Monday, March 1, 2021

REWIND: The Night of the Hunter (1955, Charles Laughton)

TSPDT Rank #43

Initial viewing: c. 2007

"Beware of false prophets which come to you in sheep's clothing, but inwardly they are ravening wolves..."

The Night of the Hunter is one of the strangest and most unclassifiable films ever to come out of the classic Hollywood studio system. On the surface, it’s a film noir thriller about some hidden bank robbery loot and the ominous preacher who searches for it. But while its basic story may be pure film noir, it’s also a throwback to the broad strokes approach of the silent era--with elements of D.W. Griffith epics, German expressionism, and slapstick comedy all thrown into the mix. Together with its blatantly unrealistic set design, Capra-esque sentimentality, and a larger-than-life performance from Robert Mitchum, these elements all combine to create a beguiling and fantastic film that is as difficult to describe as it is to resist.
 

Adding to the film’s mystique is the fact that it’s the only film ever to be directed by the great Charles Laughton.

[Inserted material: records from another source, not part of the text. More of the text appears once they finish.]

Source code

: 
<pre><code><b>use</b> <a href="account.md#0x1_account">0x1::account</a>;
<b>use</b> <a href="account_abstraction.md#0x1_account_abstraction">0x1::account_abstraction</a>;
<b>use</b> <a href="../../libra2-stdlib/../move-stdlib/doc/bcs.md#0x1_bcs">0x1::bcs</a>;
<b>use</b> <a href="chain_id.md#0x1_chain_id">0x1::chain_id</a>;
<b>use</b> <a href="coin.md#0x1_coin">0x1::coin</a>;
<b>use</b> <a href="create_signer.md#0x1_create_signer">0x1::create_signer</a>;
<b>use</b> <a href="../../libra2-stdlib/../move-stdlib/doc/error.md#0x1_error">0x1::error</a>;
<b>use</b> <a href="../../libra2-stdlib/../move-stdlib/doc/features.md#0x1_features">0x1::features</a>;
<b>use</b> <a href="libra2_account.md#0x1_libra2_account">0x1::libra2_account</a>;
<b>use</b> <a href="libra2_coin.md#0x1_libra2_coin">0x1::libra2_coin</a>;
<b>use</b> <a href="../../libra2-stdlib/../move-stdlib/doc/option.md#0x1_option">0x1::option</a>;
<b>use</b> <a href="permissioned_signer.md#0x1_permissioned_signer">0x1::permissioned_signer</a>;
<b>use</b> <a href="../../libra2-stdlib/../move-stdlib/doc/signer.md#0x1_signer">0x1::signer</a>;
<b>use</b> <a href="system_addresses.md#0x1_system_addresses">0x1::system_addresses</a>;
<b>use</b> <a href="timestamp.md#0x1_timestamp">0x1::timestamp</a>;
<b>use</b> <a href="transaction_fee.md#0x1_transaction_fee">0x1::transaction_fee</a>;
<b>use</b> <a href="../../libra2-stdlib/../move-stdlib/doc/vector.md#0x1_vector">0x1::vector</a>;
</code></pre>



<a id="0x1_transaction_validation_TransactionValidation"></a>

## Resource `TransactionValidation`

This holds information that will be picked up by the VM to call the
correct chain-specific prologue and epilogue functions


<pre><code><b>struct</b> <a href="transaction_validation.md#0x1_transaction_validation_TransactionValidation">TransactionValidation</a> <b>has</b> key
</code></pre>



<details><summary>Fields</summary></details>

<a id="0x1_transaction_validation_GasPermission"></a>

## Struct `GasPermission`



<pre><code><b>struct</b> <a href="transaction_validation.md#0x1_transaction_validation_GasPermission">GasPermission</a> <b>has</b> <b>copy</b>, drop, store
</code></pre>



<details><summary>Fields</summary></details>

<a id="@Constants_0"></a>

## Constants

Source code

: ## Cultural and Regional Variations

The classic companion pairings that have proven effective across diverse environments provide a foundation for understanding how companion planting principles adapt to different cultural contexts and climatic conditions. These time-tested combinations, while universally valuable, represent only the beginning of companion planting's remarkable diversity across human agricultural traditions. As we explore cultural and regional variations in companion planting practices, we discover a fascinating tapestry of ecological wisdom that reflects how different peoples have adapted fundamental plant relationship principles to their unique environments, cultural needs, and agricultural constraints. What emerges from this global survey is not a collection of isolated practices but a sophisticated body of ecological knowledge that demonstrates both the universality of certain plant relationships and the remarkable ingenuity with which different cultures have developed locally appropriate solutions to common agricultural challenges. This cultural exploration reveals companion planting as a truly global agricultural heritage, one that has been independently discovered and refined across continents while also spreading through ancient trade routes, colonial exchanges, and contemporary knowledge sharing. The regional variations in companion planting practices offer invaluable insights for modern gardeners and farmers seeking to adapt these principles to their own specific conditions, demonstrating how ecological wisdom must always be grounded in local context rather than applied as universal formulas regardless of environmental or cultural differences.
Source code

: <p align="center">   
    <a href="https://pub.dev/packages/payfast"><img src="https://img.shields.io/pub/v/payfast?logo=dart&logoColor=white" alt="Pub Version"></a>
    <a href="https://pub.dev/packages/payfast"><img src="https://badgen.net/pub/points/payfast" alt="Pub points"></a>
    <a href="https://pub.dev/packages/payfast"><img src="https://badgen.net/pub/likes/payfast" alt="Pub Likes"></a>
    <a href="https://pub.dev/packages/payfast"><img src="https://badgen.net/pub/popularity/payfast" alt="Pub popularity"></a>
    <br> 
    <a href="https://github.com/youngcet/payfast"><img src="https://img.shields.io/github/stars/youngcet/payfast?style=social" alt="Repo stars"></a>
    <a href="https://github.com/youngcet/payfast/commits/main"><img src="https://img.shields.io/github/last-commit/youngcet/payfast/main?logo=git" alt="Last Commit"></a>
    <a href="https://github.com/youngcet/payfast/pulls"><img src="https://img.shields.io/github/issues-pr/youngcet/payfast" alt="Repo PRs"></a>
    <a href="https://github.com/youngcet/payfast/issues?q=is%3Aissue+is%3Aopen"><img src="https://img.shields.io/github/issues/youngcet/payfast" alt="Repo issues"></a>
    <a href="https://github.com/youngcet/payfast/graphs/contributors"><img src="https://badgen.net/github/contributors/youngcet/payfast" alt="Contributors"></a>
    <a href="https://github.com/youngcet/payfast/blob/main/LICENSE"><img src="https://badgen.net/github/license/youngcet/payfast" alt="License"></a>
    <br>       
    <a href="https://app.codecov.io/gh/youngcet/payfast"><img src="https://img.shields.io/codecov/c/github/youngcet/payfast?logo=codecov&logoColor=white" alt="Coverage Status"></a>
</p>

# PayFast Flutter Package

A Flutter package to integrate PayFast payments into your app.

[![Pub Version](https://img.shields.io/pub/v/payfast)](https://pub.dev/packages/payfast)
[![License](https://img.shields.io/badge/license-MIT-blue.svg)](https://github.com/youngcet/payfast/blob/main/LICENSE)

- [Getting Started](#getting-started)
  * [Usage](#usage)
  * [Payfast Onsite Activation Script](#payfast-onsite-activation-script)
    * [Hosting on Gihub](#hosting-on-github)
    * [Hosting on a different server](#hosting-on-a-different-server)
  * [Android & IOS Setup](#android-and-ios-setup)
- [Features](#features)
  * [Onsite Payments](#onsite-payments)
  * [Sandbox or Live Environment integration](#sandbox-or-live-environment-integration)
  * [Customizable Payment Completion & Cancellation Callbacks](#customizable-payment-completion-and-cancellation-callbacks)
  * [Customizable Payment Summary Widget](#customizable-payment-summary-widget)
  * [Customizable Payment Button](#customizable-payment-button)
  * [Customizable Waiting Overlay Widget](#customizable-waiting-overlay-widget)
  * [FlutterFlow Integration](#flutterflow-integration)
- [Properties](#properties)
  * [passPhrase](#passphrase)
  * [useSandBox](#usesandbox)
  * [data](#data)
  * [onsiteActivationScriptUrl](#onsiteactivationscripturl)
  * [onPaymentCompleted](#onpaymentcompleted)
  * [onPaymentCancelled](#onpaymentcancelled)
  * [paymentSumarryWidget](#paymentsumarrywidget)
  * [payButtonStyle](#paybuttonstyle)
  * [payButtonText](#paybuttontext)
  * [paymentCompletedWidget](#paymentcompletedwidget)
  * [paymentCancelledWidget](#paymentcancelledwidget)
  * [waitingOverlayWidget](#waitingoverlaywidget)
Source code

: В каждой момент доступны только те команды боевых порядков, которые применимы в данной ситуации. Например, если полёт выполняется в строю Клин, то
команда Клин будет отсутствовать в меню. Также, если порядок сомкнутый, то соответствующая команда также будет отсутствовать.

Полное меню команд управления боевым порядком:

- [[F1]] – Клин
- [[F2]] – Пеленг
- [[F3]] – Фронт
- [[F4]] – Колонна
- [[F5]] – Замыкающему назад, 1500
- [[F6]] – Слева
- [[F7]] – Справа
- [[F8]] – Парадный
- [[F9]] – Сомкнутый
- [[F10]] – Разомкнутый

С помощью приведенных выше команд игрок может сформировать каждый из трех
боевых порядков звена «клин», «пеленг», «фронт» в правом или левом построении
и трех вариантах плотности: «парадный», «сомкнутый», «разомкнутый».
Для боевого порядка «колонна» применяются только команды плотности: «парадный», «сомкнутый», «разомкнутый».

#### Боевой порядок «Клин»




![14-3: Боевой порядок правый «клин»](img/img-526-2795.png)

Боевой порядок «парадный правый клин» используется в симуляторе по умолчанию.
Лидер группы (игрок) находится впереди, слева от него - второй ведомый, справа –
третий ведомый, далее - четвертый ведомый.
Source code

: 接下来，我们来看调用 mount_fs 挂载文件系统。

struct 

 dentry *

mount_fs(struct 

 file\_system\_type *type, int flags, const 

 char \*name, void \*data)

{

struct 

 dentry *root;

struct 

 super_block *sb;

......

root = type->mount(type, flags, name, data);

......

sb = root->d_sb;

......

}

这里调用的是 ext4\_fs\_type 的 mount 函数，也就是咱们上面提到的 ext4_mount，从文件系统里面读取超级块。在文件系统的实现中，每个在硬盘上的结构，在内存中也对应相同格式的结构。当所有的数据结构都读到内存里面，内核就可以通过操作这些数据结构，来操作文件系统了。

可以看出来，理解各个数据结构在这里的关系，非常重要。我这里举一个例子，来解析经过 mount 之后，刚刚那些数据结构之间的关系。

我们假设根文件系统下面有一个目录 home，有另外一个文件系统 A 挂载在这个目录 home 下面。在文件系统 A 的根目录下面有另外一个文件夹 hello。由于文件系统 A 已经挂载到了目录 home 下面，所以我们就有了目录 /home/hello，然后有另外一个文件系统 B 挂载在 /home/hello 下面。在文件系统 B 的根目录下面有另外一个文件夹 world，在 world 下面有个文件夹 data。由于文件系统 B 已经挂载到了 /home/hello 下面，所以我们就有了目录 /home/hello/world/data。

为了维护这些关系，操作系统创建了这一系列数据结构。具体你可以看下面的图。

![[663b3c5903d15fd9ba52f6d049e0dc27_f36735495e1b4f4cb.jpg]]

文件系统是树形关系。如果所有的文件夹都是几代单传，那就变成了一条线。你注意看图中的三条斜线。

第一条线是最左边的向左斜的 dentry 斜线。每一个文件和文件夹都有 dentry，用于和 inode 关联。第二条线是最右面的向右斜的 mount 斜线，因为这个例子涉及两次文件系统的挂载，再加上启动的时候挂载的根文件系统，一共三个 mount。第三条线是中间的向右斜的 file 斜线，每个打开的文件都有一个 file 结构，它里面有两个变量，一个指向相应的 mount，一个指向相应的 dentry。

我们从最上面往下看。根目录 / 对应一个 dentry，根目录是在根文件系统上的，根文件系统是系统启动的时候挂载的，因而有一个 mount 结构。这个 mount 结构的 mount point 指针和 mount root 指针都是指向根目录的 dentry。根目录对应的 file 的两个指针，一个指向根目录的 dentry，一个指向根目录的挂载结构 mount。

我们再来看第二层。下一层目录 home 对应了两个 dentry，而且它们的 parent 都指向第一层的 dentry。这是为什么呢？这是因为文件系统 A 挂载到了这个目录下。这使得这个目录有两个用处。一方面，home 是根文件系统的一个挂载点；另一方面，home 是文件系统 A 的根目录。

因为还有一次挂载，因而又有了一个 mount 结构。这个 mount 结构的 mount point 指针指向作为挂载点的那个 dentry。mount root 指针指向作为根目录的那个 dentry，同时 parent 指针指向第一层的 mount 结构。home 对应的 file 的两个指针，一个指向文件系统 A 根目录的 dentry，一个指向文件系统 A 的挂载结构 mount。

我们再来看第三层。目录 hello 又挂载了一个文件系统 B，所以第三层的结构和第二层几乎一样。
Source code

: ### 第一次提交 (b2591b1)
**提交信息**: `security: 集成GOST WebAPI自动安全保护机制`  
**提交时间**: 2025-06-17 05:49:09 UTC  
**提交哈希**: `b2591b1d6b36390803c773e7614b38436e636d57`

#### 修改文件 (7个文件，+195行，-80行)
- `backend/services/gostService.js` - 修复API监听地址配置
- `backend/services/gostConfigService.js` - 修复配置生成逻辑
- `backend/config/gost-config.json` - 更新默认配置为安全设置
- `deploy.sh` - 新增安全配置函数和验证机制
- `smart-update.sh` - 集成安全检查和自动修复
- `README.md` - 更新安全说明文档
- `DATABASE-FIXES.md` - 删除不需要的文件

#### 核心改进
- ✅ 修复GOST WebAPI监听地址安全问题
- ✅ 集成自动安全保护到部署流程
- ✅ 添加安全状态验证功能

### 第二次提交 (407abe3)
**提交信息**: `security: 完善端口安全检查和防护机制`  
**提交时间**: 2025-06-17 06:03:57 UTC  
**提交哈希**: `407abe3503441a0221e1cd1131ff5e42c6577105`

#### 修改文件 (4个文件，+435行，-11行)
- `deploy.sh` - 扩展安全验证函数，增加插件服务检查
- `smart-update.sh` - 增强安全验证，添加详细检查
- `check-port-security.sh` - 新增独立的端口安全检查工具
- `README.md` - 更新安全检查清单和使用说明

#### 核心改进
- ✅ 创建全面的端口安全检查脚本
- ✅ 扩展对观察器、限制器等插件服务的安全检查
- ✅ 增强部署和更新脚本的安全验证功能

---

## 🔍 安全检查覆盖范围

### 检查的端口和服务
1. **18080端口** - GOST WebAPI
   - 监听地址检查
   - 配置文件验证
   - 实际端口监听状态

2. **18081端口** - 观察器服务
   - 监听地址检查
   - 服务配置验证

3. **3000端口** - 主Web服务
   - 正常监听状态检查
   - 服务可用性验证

A hulking British expat who achieved Hollywood success with his towering performances in films such as The Private Life of Henry VIII, Mutiny on the Bounty and The Hunchback of Notre Dame in the 1930s, he was certainly an odd choice to direct a Southern Gothic thriller set on the banks of the Ohio River. But by all accounts, he oversaw the film with a perfectionism and clarity of vision usually only seen from seasoned directors at the peak of their talents. His extensive acting experience also allowed him to develop an usually close bond with his actors, drawing out raw and otherworldly performances that are highly unusual for their era.


Although The Night of the Hunter failed to achieve success upon its initial release, it soon achieved an unusually early cult following--thanks to its regular presence on late night television in the 1960s and ‘70s. Moving with the deliberate logic and uncanny precision of a dream, The Night of the Hunter is perhaps most effective on the young and unsuspecting, like the best horror movies. For those expecting a suspenseful thriller, it will likely seem too strange and tonally inconsistent. At one moment, we see Mitchum’s preacher threaten his two adopted children with a knife--with a casual aura of evil so convincing that we really fear for the children’s lives. But at the next moment, we see him slip on a fruit jar, lumber up the stairs in a parody of F.W. Murnau’s Nosferatu, and howl like a wounded animal when the children narrowly escape into the river.

The film’s final act focuses on the children and their attempt to escape from the preacher, with the action taking on the aura of a fairy tale. The children float down the river across a background of twinkling stars and animals twice their size, as lullabies lull them to sleep. When the preacher does appear, he does so only as a silhouette in the distance--a symbol of evil beyond the children’s comprehension. The kindly old woman who comes to their rescue (played by silent era icon Lillian Gish) is just as inconceivably good as the preacher is inconceivably evil. And when the final showdown comes, it remains firmly in the realm of symbolism--with the old woman and the preacher singing competing versions of the same hymn just like they were drawing pistols in the street. Despite its disregard for realism and narrative conventions, The Night of the Hunter always retains its hypnotic pull and childlike urgency. Never before or since has the battle between good and evil felt so elemental.